There are so, so many reasons I am so very glad we discovered this little gem. I honestly can see that on the days our children have it they are calmer, more contented, and generally more fun to be around. There's a definite up in the tantrum department when its lacking! It has been a worthwhile cost. And it is a cost... for the last four years, I've pretty much been at home every day between 1 and 3pm for naps, quiet times or a combination of both... on the rare occasion we are out and about between those times, I won't insist on the quiet time (though I will insist on a nap for the nappers!), but if we're at home then it happens without exception.

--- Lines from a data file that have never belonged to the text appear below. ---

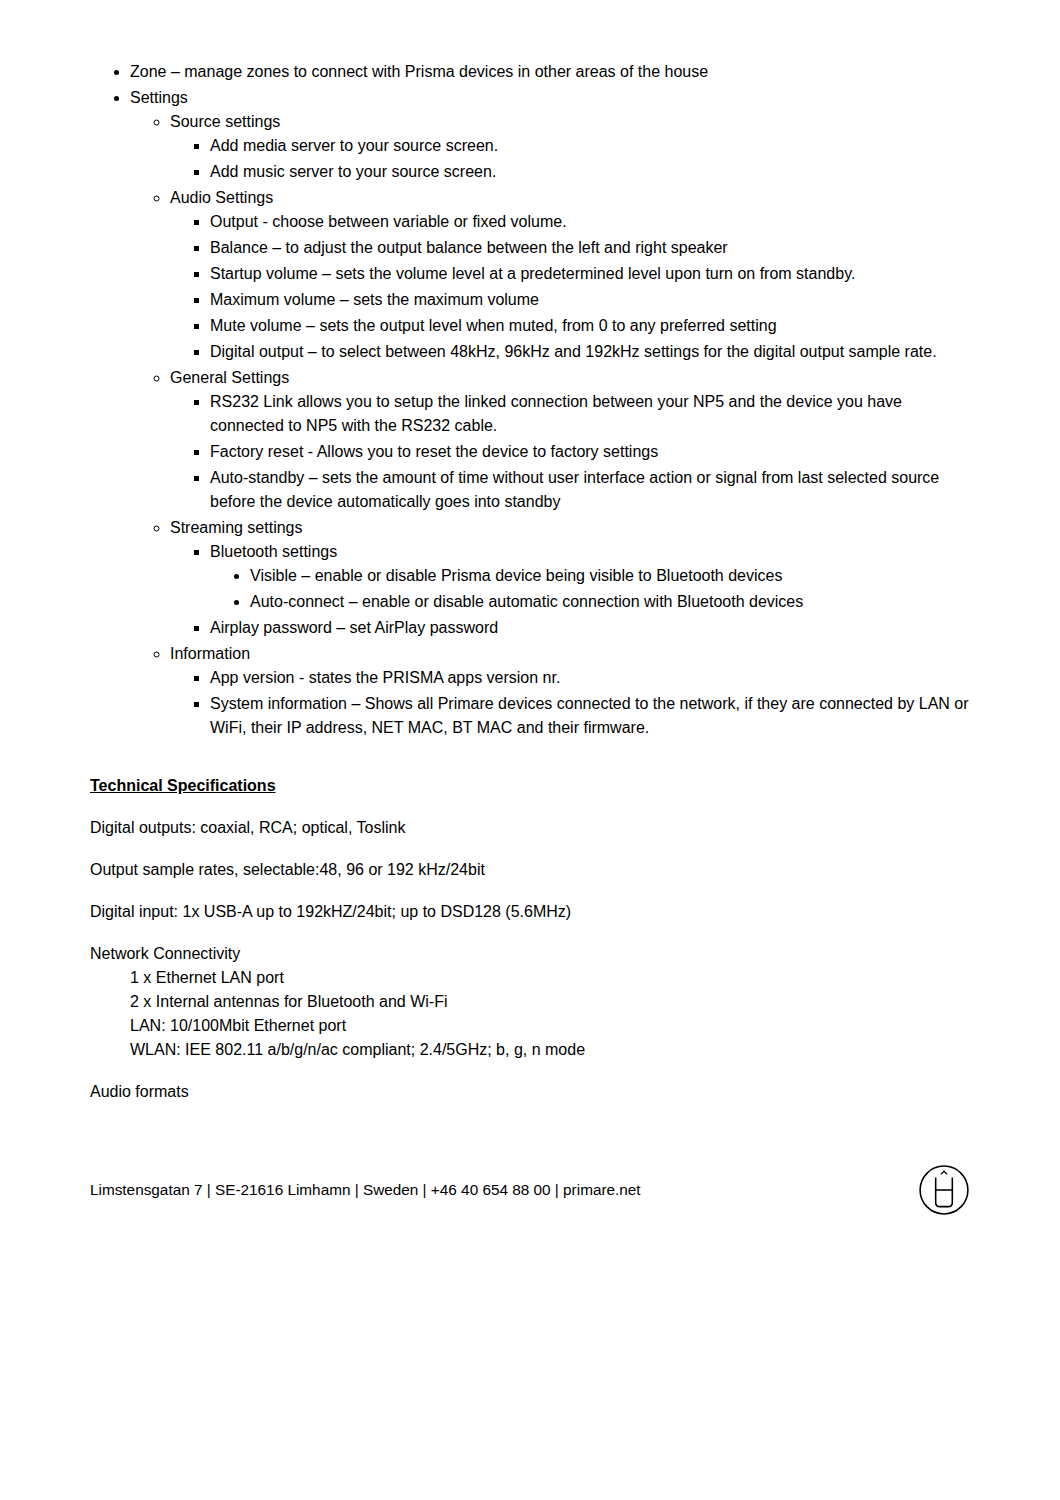Zone – manage zones to connect with Prisma devices in other areas of the house
Settings
Source settings
Add media server to your source screen.
Add music server to your source screen.
Audio Settings
Output - choose between variable or fixed volume.
Balance – to adjust the output balance between the left and right speaker
Startup volume – sets the volume level at a predetermined level upon turn on from standby.
Maximum volume – sets the maximum volume
Mute volume – sets the output level when muted, from 0 to any preferred setting
Digital output – to select between 48kHz, 96kHz and 192kHz settings for the digital output sample rate.
General Settings
RS232 Link allows you to setup the linked connection between your NP5 and the device you have connected to NP5 with the RS232 cable.
Factory reset - Allows you to reset the device to factory settings
Auto-standby – sets the amount of time without user interface action or signal from last selected source before the device automatically goes into standby
Streaming settings
Bluetooth settings
Visible – enable or disable Prisma device being visible to Bluetooth devices
Auto-connect – enable or disable automatic connection with Bluetooth devices
Airplay password – set AirPlay password
Information
App version - states the PRISMA apps version nr.
System information – Shows all Primare devices connected to the network, if they are connected by LAN or WiFi, their IP address, NET MAC, BT MAC and their firmware.
Technical Specifications
Digital outputs: coaxial, RCA; optical, Toslink
Output sample rates, selectable:48, 96 or 192 kHz/24bit
Digital input: 1x USB-A up to 192kHZ/24bit; up to DSD128 (5.6MHz)
Network Connectivity
1 x Ethernet LAN port
2 x Internal antennas for Bluetooth and Wi-Fi
LAN: 10/100Mbit Ethernet port
WLAN: IEE 802.11 a/b/g/n/ac compliant; 2.4/5GHz; b, g, n mode
Audio formats
Limstensgatan 7 | SE-21616 Limhamn | Sweden | +46 40 654 88 00 | primare.net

The transition to quiet time was simplest with Heidi (Ava was our guinea pig and therefore we didn't quite have the whole system nailed when she transitioned!)... she was still napping in her cot, but it was starting to impact on her bedtime... she was messing around, taking ages to fall asleep... and so one day, I simply put a huge pile of books in her cot with her. She looked up at me thrilled... not quite able to believe that she didn't have to sleep, but was allowed to read! I did that for a few weeks, gradually adding a few toys to the books. After a few weeks, I went upstairs at the end of her quiet time to find her out of her cot and sitting on the floor "reading" more books. She had climbed out of her own cot (in typical stealth Heidi-style) and made her own entertainment. She was around 2 and a half and I realised then she was ready to be let lose in the (child-proofed!) room. She was already familiar with the Gro-clock and understood the concept... I started her at 40 minutes and gradually built up to an hour. She now has completely free roam of her bedroom and pretty much every day I'll find her doing something different.

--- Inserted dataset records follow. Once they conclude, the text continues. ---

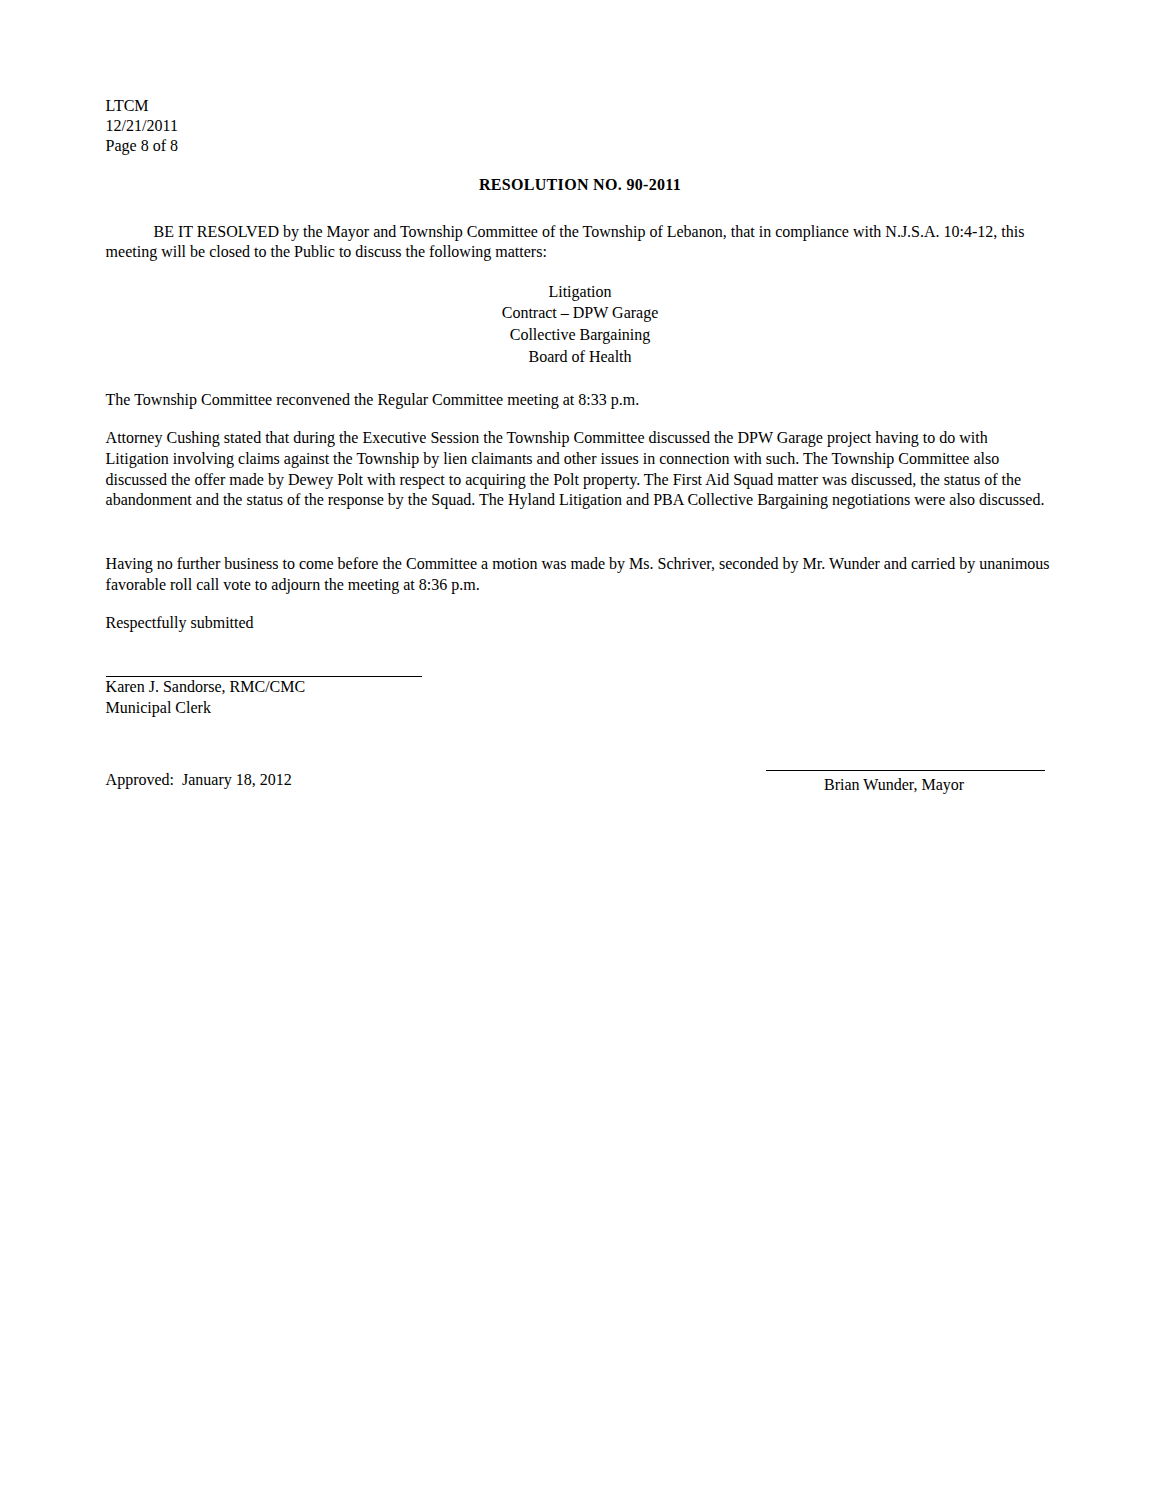LTCM
12/21/2011
Page 8 of 8
RESOLUTION NO. 90-2011
BE IT RESOLVED by the Mayor and Township Committee of the Township of Lebanon, that in compliance with N.J.S.A. 10:4-12, this meeting will be closed to the Public to discuss the following matters:
Litigation
Contract – DPW Garage
Collective Bargaining
Board of Health
The Township Committee reconvened the Regular Committee meeting at 8:33 p.m.
Attorney Cushing stated that during the Executive Session the Township Committee discussed the DPW Garage project having to do with Litigation involving claims against the Township by lien claimants and other issues in connection with such. The Township Committee also discussed the offer made by Dewey Polt with respect to acquiring the Polt property. The First Aid Squad matter was discussed, the status of the abandonment and the status of the response by the Squad. The Hyland Litigation and PBA Collective Bargaining negotiations were also discussed.
Having no further business to come before the Committee a motion was made by Ms. Schriver, seconded by Mr. Wunder and carried by unanimous favorable roll call vote to adjourn the meeting at 8:36 p.m.
Respectfully submitted
Karen J. Sandorse, RMC/CMC
Municipal Clerk
Approved: January 18, 2012
Brian Wunder, Mayor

I'm not for a moment claiming this is something for everyone... its just I'd had so many questions about it recently, that I thought it might be worth putting down in a post in case its helpful to someone somewhere. I am far from being a parenting guru... just a normal Mama learning by trial and error! But us Mama's are here to help each other out, right? And if this can help someone have a little more of the trial and less of the error, then its worth it, don't you think?

So what are your daytime routines? How do you transition from naps? Do you get space from the children during the day? I'd love to hear from you all in the comments below!

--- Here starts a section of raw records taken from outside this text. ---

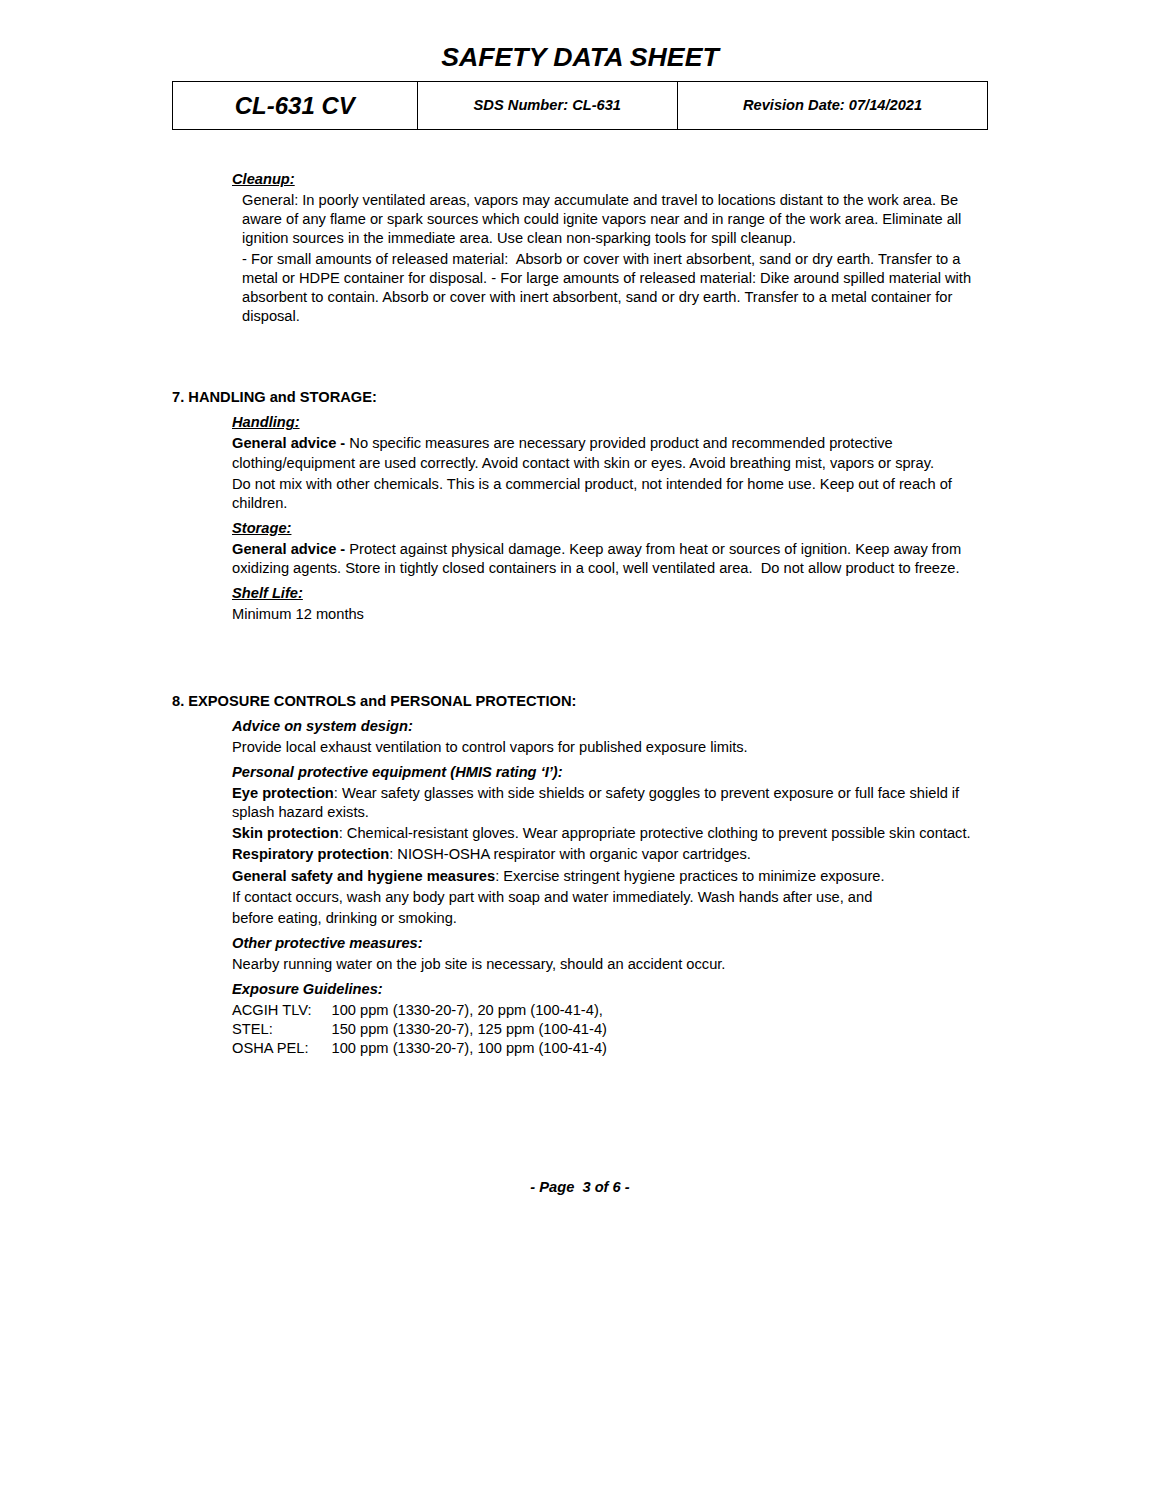SAFETY DATA SHEET
| CL-631 CV | SDS Number: CL-631 | Revision Date: 07/14/2021 |
Cleanup:
General: In poorly ventilated areas, vapors may accumulate and travel to locations distant to the work area. Be aware of any flame or spark sources which could ignite vapors near and in range of the work area. Eliminate all ignition sources in the immediate area. Use clean non-sparking tools for spill cleanup.
- For small amounts of released material: Absorb or cover with inert absorbent, sand or dry earth. Transfer to a metal or HDPE container for disposal. - For large amounts of released material: Dike around spilled material with absorbent to contain. Absorb or cover with inert absorbent, sand or dry earth. Transfer to a metal container for disposal.
7. HANDLING and STORAGE:
Handling:
General advice - No specific measures are necessary provided product and recommended protective clothing/equipment are used correctly. Avoid contact with skin or eyes. Avoid breathing mist, vapors or spray.
Do not mix with other chemicals. This is a commercial product, not intended for home use. Keep out of reach of children.
Storage:
General advice - Protect against physical damage. Keep away from heat or sources of ignition. Keep away from oxidizing agents. Store in tightly closed containers in a cool, well ventilated area. Do not allow product to freeze.
Shelf Life:
Minimum 12 months
8. EXPOSURE CONTROLS and PERSONAL PROTECTION:
Advice on system design:
Provide local exhaust ventilation to control vapors for published exposure limits.
Personal protective equipment (HMIS rating ‘I’):
Eye protection: Wear safety glasses with side shields or safety goggles to prevent exposure or full face shield if splash hazard exists.
Skin protection: Chemical-resistant gloves. Wear appropriate protective clothing to prevent possible skin contact.
Respiratory protection: NIOSH-OSHA respirator with organic vapor cartridges.
General safety and hygiene measures: Exercise stringent hygiene practices to minimize exposure.
If contact occurs, wash any body part with soap and water immediately. Wash hands after use, and
before eating, drinking or smoking.
Other protective measures:
Nearby running water on the job site is necessary, should an accident occur.
Exposure Guidelines:
| ACGIH TLV: | 100 ppm (1330-20-7), 20 ppm (100-41-4), |
| STEL: | 150 ppm (1330-20-7), 125 ppm (100-41-4) |
| OSHA PEL: | 100 ppm (1330-20-7), 100 ppm (100-41-4) |
- Page 3 of 6 -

  1. I think it's a great idea and there are definitely days I wish we had something similar! I totally agree about the merits of a little down time and time to get bored, you can always tell when you've had too busy a day!

    1. Oh yes, they are SO grumpy by the evening if we have a super-busy day... Either that, or hyperactive! Thanks for stopping by Carie! X

  2. Lyndsey Riddle2 May 2016 at 09:52

    Oh my goodness ! Emma and I were just talking about this yesterday as I want to try it with Jess when she is older! Thanks for sharing!

    1. You so should Lyndsey... It's a life saver! Especially when you have multiple children in the mix!

  3. I love this blog, thank you! My almost 2 and a half year old still takes a nap but is beginning to take ages to settle and chats away to her toys now. I'm dreading her dropping her nap as my 1 year old goes down at the same time and it's the only time I get my head showered all day! This sounds like something that might keep everyone happy and sane 😄

    1. That was exactly the situation I was in with my two eldest too as there's only 18 months between them... Honestly, it kept me sane having older one in quiet time and younger one napping at the same time!

  4. I think this is also helpful when you're at the in-between stage of not needing a nap everyday. If my daughter is settled but not asleep, I pop in and give my daughter some books, but she knows she's not allowed out of bed until the gro-clock says so. And I can still get dinner sorted. Victoria

    1. It's an absolute gem during that stage... You are so right!